Rogue Mistress
- Cover art by Alain Gassner
- Designers: Fred Behrendt, Lane Grate, Keith Herber, Michael Szymanski, Lawrence Whitaker
- Illustrators: Alain Gassner
- Publishers: Chaosium
- Publication: 1991

= Rogue Mistress =

Role-playing game adventures

Rogue Mistress, subtitled "An Epic Campaign Across the Multiverse", is a collection of adventures published by Chaosium in 1991 for use with either of the fantasy role-playing games Stormbringer or Hawkmoon, both based on the Elric of Melniboné stories of Michael Moorcock.

==Description==
Rogue Mistress is a campaign of nine chronologically-linked adventures in which the player characters travel to various planes that make up Michael Moorcock's "Million-Sphere Multiverse." Travel from sphere to sphere is accomplished on the pirate ship Rogue Mistress captained by Maria de tres Pistolas.

===Adventures===
The campaign consists of eight adventures that are played in sequence:
- "Dark Eyes, Cold Hearts": On the plane of Styyxx, the characters must find and deliver a prisoner to a demented witch, or die from the living demon hearts that have been implanted in them.
- "The Prisoner": On the plane of Ildaron, the characters must sneak into the palace of Queen Media in disguise.
- "The Rogue Mistress": The character board the sphere-travelling ship Rogue Mistress and are sent on a quest to find a piece of the Pirate of the Worlds.
- "Ghosts in the Machine": The missing piece is found in the wreck of another ship, but the characters must fight off "Energy Vampires".
- "The Web of Chaos": On the plane of Albyon, the characters search for an artifact, but are hurled through the spheres to The Sea of Whispers.
- "The Whispering Sea": Aided by the Eternal Champion, the characters must find and destroy the Scourge of Strashaa,
- "Dark of the Sun": On the high-tech plane of Uerth, the characters must choose between mutants and humans.
- "The Two Who Are One": The characters return to the plane of Styxxx in order to kill the demons whose hearts still beat within them.

==Publication history==
In 1977, Chaosium acquired the game license for Michael Moorcock's Eternal Champion stories, and released the boardgame Elric: Battle at the End of Time. Under the same license in 1981, Chaosium published the fantasy role-playing game Stormbringer, and by 1990, had published the fourth edition. The following year, Chaosium published the campaign Rogue Mistress, a 144-page softcover book created by Fred Behrendt, Lane Grate, Keith Herber, Michael Szymanski, and Lawrence Whitaker, with cover art and interior art by Alain Gassner, and cartography by Carol Triplett-Smith.

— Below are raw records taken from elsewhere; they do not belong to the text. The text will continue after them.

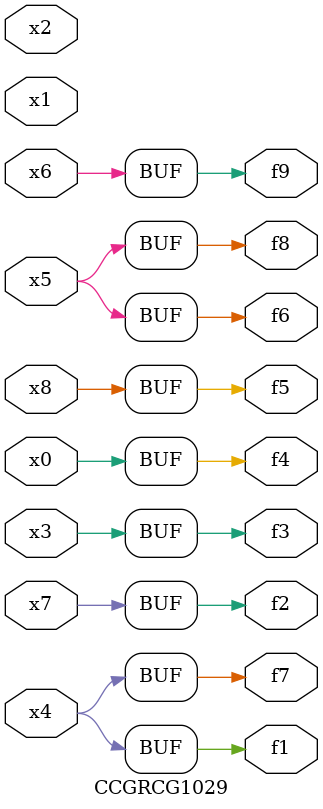
<source format=v>
module CCGRCG1029(
	input x0, x1, x2, x3, x4, x5, x6, x7, x8,
	output f1, f2, f3, f4, f5, f6, f7, f8, f9
);
	assign f1 = x4;
	assign f2 = x7;
	assign f3 = x3;
	assign f4 = x0;
	assign f5 = x8;
	assign f6 = x5;
	assign f7 = x4;
	assign f8 = x5;
	assign f9 = x6;
endmodule

</source>
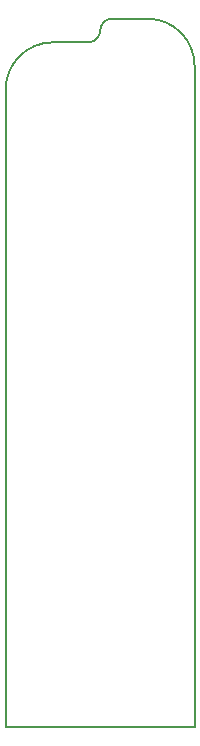
<source format=gm1>
G04 #@! TF.FileFunction,Profile,NP*
%FSLAX46Y46*%
G04 Gerber Fmt 4.6, Leading zero omitted, Abs format (unit mm)*
G04 Created by KiCad (PCBNEW 4.0.4-stable) date 03/22/17 00:22:46*
%MOMM*%
%LPD*%
G01*
G04 APERTURE LIST*
%ADD10C,0.100000*%
%ADD11C,0.150000*%
G04 APERTURE END LIST*
D10*
D11*
X135000000Y-126000000D02*
X135000000Y-182000000D01*
X126000000Y-124000000D02*
X123000000Y-124000000D01*
X128000000Y-122000000D02*
X131000000Y-122000000D01*
X126000000Y-124000000D02*
G75*
G03X127000000Y-123000000I0J1000000D01*
G01*
X128000000Y-122000000D02*
G75*
G03X127000000Y-123000000I0J-1000000D01*
G01*
X119000000Y-128000000D02*
X119000000Y-182000000D01*
X123000000Y-124000000D02*
G75*
G03X119000000Y-128000000I0J-4000000D01*
G01*
X135000000Y-126000000D02*
G75*
G03X131000000Y-122000000I-4000000J0D01*
G01*
X119000000Y-182000000D02*
X135000000Y-182000000D01*
M02*

</source>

In his 2014 book Designers & Dragons, game historian Shannon Appelcline noted that after the fourth edition of Stormbringer was published, "the best books to date for the line were produced first by Keith Herber, then by Mark Morrison. They consisted of thick, well-written books of background, such as Sorcerers of Pan Tang (1991) and colourful adventures, such as Rogue Mistress (1991)."

==Reception==
In Issue 27 of White Wolf (June/July 1991), Matthew Gabbert noted that this campaign "dramatically captures the flavor and diversity of the Million Spheres." Gabbert was "extremely impressed" by this campaign, and thought it would be "sure to keep the adventurers on their toes. The plotting is suspenseful and imaginative." Gabbert did point out that "the pace tends to rush the characters along, with little chance to explore these brave new worlds." Gabbert concluded by giving this book a rating of 4 out of 5, saying, "While the price may seem a bit on the high side for an adventure, be assured that Rogue Mistress is 144 pages of long-lasting, high-quality roleplaying. The maps, NPC descriptions, and player handouts are first-rate; the layout is clear and concise; and the illustrations are excellent. So if you've got a party of tough guys who think they've seen all there is to see in the Young Kingdoms, book them a cruise on the coolest ship ever to sail the Seas of Fate."